(Records to use)

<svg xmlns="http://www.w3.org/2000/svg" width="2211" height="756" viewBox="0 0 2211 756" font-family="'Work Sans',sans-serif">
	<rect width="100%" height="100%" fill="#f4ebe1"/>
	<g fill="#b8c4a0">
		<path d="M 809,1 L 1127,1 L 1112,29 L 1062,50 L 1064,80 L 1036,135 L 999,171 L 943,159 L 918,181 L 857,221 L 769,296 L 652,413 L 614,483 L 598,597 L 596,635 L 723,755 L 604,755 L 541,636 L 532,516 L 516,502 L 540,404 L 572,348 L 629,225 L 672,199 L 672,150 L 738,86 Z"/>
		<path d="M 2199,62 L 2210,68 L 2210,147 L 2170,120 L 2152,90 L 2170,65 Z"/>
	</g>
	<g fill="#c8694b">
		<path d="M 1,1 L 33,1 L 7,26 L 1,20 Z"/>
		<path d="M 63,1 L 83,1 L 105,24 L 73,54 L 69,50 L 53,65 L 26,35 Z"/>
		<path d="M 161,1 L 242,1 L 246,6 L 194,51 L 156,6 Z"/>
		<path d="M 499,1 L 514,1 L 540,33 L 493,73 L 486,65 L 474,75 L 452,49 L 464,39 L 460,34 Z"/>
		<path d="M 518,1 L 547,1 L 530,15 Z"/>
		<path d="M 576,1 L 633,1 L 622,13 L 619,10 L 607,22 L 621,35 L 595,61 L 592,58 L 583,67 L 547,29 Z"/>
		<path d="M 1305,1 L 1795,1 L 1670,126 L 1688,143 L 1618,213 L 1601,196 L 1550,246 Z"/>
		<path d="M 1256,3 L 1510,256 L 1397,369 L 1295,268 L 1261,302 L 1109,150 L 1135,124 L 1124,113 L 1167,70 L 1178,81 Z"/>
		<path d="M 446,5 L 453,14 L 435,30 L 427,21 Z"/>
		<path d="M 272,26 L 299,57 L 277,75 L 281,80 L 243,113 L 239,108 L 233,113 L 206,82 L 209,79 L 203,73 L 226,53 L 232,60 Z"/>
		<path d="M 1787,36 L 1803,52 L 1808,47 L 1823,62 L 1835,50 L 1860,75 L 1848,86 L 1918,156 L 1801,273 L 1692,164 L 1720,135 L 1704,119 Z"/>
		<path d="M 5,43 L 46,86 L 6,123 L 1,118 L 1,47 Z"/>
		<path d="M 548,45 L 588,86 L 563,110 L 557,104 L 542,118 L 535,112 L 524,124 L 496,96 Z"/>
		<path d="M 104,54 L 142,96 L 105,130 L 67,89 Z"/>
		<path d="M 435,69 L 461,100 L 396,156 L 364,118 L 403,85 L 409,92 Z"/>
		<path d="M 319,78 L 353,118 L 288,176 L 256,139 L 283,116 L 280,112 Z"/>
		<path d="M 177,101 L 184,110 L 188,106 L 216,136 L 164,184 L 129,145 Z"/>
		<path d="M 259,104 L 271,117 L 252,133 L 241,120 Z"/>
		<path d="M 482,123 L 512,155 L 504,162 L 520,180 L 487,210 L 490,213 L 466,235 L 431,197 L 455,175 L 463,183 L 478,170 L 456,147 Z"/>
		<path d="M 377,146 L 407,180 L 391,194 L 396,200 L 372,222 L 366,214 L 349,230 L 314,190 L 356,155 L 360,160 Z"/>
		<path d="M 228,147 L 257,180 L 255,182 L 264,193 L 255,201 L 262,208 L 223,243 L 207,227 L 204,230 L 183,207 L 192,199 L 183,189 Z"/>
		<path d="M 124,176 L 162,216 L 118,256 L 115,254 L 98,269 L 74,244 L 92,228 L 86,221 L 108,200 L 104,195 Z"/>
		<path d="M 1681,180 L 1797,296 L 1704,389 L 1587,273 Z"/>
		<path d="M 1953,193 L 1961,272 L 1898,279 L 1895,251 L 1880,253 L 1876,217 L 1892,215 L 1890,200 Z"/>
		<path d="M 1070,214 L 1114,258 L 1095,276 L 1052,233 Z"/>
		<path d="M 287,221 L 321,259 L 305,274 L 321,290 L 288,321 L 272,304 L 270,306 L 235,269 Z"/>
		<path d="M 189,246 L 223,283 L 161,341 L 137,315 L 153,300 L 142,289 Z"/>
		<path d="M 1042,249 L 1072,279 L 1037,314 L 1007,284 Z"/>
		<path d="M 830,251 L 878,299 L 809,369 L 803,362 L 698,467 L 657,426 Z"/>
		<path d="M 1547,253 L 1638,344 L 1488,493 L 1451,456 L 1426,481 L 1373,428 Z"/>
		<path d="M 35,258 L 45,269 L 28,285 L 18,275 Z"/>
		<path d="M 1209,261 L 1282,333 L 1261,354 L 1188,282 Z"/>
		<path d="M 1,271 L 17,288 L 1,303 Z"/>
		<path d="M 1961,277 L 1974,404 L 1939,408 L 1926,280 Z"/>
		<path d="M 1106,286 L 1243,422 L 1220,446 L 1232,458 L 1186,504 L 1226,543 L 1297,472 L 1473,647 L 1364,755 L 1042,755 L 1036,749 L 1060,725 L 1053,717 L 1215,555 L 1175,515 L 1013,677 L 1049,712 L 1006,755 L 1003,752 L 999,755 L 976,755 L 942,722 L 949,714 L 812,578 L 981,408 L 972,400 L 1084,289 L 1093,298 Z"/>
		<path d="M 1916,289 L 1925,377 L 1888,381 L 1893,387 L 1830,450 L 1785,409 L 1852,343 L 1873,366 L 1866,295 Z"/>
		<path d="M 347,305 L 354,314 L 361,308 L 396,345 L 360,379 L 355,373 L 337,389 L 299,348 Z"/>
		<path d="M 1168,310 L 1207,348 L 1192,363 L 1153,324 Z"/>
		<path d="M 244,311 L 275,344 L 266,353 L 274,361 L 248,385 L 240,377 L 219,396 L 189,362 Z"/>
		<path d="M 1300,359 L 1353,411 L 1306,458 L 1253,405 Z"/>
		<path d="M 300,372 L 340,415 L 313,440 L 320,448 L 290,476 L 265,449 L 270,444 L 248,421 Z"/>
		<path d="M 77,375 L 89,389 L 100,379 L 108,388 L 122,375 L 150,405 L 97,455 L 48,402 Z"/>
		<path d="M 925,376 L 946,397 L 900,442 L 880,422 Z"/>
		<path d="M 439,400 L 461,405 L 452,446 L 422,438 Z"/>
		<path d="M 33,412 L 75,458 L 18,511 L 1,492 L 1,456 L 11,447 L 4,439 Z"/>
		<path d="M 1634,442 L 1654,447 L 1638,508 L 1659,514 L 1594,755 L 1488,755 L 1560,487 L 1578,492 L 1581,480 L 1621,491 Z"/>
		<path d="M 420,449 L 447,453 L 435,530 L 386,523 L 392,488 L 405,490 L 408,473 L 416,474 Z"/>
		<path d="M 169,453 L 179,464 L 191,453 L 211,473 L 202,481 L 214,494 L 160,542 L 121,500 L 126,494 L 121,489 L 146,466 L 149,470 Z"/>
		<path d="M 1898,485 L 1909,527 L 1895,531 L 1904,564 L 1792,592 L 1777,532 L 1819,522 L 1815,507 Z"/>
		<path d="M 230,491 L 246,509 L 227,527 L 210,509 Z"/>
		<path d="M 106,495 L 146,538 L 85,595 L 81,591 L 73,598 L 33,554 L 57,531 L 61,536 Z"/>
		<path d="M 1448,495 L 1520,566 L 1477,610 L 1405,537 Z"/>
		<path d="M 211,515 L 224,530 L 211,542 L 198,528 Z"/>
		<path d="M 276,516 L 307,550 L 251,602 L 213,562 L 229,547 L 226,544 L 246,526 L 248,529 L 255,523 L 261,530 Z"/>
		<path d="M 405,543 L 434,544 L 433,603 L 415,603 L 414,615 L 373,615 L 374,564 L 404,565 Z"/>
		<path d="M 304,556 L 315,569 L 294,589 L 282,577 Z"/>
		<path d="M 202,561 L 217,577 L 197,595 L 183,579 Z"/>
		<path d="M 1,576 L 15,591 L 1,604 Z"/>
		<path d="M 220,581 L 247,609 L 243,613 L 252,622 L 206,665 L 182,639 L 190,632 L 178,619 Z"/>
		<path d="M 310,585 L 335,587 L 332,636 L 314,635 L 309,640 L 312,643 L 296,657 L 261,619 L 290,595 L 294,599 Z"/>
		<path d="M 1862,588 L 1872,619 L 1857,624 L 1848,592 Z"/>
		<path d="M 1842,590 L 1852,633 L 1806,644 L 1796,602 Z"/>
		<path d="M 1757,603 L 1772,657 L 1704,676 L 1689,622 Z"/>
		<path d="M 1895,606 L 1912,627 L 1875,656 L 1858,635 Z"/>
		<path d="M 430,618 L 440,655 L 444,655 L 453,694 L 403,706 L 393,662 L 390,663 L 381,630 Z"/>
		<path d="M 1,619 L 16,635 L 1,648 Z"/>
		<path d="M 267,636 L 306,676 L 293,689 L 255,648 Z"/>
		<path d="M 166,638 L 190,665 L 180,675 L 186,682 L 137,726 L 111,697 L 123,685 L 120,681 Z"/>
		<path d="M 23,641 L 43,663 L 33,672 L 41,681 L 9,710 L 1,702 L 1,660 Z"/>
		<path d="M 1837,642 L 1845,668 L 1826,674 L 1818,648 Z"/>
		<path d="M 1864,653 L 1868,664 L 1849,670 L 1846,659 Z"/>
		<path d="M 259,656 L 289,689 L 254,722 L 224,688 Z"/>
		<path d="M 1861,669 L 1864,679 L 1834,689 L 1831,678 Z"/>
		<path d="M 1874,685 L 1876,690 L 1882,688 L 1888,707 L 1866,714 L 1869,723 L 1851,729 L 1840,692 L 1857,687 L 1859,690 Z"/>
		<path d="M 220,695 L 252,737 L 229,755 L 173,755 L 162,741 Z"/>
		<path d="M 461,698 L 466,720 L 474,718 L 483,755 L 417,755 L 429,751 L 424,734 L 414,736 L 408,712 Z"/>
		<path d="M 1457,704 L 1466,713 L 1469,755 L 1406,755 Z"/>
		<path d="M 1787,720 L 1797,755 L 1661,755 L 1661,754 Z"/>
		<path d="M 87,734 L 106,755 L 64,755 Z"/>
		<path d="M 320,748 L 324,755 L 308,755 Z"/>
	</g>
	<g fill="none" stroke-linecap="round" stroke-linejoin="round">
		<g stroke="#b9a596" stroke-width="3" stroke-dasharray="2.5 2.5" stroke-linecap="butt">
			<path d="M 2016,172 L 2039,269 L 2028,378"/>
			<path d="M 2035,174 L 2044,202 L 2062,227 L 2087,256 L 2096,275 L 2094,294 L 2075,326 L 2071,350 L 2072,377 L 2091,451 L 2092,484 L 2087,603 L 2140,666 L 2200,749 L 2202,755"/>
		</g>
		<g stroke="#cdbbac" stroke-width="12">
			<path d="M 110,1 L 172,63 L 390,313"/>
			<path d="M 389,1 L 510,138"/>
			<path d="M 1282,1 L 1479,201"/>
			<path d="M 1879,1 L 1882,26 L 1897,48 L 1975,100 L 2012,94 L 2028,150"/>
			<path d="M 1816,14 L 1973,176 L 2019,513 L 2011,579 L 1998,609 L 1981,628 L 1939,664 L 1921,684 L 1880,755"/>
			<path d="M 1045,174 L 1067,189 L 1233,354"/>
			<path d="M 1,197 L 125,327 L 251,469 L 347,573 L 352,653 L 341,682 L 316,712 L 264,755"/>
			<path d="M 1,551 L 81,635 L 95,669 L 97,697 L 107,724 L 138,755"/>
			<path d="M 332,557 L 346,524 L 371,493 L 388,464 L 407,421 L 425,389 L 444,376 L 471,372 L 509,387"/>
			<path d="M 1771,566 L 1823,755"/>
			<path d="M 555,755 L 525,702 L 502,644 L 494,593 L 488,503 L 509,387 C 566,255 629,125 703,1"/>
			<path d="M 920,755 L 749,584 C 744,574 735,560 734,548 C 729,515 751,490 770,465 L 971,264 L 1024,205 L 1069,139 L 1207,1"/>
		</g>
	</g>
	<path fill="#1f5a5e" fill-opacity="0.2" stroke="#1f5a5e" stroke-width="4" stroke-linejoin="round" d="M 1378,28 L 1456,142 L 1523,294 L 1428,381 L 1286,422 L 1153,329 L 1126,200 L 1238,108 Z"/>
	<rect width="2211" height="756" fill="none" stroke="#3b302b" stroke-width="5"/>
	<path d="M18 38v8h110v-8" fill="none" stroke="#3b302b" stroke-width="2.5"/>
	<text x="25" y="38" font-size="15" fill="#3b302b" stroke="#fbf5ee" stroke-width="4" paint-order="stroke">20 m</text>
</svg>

(End Records to use)

- Work request:
Filter the entries above and keep only the lines with the word "linecap".

- Output for this task:
	<g fill="none" stroke-linecap="round" stroke-linejoin="round">
		<g stroke="#b9a596" stroke-width="3" stroke-dasharray="2.5 2.5" stroke-linecap="butt">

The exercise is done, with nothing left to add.